# FRESH WATER FISHING - Melbourne



## matthew2

Is any one interested in doing some fresh water fishing of there yaks around Melbourne ?  Or even go to the Loddon River to chase some COD ? Please post a reply !

(Mod: edited title so people know what area the trip relates to)


----------



## GoneFishn

Id be interested, where about's around Melbourne are you looking at.


----------



## matthew2

Mayby along the upper Marybinong river or yarra if you know of a better place I would be keen to explore it


----------



## matthew2

Why is it when I reply a message I get 3 replys showing up instead of one


----------



## fishnfreak

are you only pressing it once


----------



## matthew2

YA :? :? :? :? :?


----------



## Adam Bosley

If you ever want to target Murray Cod around Wangaratta let me know.


----------



## matthew2

HI Adam !

I would like to go fishing around that area ! post a reply and we can organise a trip . Ruffly how long dose it take to drive to warrangata from Melbourne .


----------



## Adam Bosley

You would be looking at about just over 2 hours to get here.
The water is very dirty lately but should clear up in a week or to depending on if we get more rain.
Even If you want to fish through the week is good for me being a shift woker.


----------



## fredfin

Hi 
you can count me in,for both, not much water left up here in ballarat,only pykes crk res to catching small redies
Fredfin


----------



## matthew2

HI Adam

It all sounds good to me I work shift work as well , my shifts are 4 days on and then 4 days off . Do you troll for the cod or do you use spinner baits ? What type of yak do you have ? The pic down below is of my yak


----------



## Adam Bosley

I only really cast at the snags with spinnerbait and sometimes hard body lures.

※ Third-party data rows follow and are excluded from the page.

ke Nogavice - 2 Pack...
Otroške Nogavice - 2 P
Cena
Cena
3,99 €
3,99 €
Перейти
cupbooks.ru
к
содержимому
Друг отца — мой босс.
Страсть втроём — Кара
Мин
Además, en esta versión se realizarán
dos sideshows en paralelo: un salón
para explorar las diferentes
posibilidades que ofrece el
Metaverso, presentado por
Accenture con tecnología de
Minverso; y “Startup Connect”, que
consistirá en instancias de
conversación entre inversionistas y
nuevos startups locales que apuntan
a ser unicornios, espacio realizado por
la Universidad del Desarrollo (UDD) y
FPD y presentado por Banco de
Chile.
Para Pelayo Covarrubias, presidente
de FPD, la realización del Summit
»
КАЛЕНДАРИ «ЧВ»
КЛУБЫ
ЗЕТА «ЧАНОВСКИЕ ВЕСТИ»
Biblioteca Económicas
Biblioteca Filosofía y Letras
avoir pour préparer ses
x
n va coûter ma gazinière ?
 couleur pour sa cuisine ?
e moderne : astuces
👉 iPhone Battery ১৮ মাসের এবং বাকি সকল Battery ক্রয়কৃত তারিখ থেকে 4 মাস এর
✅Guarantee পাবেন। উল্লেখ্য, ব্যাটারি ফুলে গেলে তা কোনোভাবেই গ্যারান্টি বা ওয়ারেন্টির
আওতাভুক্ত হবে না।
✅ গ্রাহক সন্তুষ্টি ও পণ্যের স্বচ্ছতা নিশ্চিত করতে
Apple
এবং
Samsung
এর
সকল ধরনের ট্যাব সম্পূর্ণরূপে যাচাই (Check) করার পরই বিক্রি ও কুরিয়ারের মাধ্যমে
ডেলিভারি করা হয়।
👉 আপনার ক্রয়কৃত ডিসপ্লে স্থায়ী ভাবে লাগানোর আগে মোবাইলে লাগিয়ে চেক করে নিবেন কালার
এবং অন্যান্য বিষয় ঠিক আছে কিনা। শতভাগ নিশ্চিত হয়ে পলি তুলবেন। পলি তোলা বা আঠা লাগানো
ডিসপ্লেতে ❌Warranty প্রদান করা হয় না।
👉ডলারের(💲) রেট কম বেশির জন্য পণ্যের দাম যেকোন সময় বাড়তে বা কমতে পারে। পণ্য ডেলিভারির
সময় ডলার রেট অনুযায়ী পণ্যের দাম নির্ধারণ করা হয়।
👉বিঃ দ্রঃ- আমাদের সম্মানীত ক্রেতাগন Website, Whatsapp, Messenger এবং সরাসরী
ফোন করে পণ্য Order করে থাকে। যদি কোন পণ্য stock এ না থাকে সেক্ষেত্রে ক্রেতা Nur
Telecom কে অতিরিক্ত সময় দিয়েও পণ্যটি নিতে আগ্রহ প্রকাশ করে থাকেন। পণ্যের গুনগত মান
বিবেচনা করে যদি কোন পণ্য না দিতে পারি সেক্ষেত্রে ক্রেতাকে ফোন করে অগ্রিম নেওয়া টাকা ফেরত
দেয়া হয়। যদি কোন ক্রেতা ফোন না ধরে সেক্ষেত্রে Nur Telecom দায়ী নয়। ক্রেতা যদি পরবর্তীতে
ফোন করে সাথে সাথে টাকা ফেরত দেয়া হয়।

My shifts are 12hours, 3day on 2 1/2 days off, then 3 nights on, then 4 days off.
I have a perception acadia 









What way do fish for Cod?

Fredfin you are welcome to come along!


----------



## blahger

Anyone thought of the lakes down camperdown way, like purrembete and bullen merri, stocked with salmon, rainbows and browns.....


----------



## zipper

veeeerrrry interested


----------